Amid growing talk that China may take steps to stimulate a slowing economy soon, the country's vice finance minister told CNBC that Beijing would be careful not to repeat past mistakes.
Last week, China's Premier Li Keqiang said the government should roll out measures as soon as possible to stabilize growth and boost domestic demand, China's state news agency Xinhua reported.
Vice Finance Minister Zhu Guangyao told CNBC in an exclusive interview on Sunday that authorities would take a cautious approach and was mindful of the negative impact stimulus has had on the economy in the past.
"We don't want to repeat some mistakes before [that] we've made," said Zhu, adding that in the past China had stimulated "too much" and this had hindered sustainable economic growth.

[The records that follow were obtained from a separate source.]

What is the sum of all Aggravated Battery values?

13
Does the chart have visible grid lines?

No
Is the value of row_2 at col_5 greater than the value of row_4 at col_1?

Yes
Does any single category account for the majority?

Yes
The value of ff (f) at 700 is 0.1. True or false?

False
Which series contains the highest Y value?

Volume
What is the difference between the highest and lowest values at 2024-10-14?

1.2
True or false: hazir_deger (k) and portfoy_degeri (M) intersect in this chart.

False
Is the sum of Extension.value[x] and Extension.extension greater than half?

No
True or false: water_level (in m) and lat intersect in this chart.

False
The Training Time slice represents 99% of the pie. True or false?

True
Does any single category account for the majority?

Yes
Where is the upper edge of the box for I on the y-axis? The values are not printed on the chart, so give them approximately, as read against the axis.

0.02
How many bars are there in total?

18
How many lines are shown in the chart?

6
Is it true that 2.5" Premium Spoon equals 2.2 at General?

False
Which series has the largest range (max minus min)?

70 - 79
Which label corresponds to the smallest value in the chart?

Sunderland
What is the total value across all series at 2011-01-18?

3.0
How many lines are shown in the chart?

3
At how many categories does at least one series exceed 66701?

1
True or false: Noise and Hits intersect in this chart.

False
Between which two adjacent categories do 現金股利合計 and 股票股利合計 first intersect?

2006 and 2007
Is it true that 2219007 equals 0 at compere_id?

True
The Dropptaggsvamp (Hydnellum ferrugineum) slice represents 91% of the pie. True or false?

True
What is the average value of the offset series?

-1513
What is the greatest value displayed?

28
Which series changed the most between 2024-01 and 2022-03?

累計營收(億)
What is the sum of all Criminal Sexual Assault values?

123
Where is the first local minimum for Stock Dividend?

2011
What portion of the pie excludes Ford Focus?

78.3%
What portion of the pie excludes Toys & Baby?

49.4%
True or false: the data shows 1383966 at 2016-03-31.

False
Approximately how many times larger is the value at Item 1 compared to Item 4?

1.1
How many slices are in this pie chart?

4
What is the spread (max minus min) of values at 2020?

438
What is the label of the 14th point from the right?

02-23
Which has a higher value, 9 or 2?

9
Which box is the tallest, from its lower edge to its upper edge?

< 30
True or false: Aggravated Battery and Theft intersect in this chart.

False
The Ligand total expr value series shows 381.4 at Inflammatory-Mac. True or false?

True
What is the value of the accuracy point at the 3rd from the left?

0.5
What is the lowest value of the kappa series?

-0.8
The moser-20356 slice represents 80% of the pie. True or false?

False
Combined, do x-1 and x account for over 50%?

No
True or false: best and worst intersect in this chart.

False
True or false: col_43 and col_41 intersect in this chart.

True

China pumped billions of dollars' worth of stimulus into the economy following the global financial crisis in 2008 in a move that many economists say contributed to problems such as inflation and over capacity.
(Read more: China moving closer to unleashing fresh stimulus)
Zhu said growth had been too high back then and today the focus was more on achieving "quality" growth, an objective Beijing planned to achieve through increased investment in environmental protection and infrastructure building, especially in more remote and poorer areas.
"We think a 7 to 8 percent growth rate is in line with Chinese economic potential and in line with our real capacity," he added.
At the National People's Congress meeting this month Chinese leaders said there was some flexibility around the 7.5 percent gross domestic growth target for 2014.
The flash HSBC Purchasing Managers' Index (PMI) on Monday showed China's manufacturing activity contracted for a third straight month in March.
Worries over the health of the Chinese economy have been exacerbated in recent weeks by the country's first corporate bond default.
(Read More: Is China's bond default thetip of the iceberg?)
Asked whether China would accept more defaults in the future, Zhu said such incidences would be determined by the market.
"[It's] not the government [that] decides, the market decides," he said.
"We must balance the moral hazard issue and how to make real reforms, to take away the risk of bubbles bursting and causing some systematic impact. We must rebalance that," he said.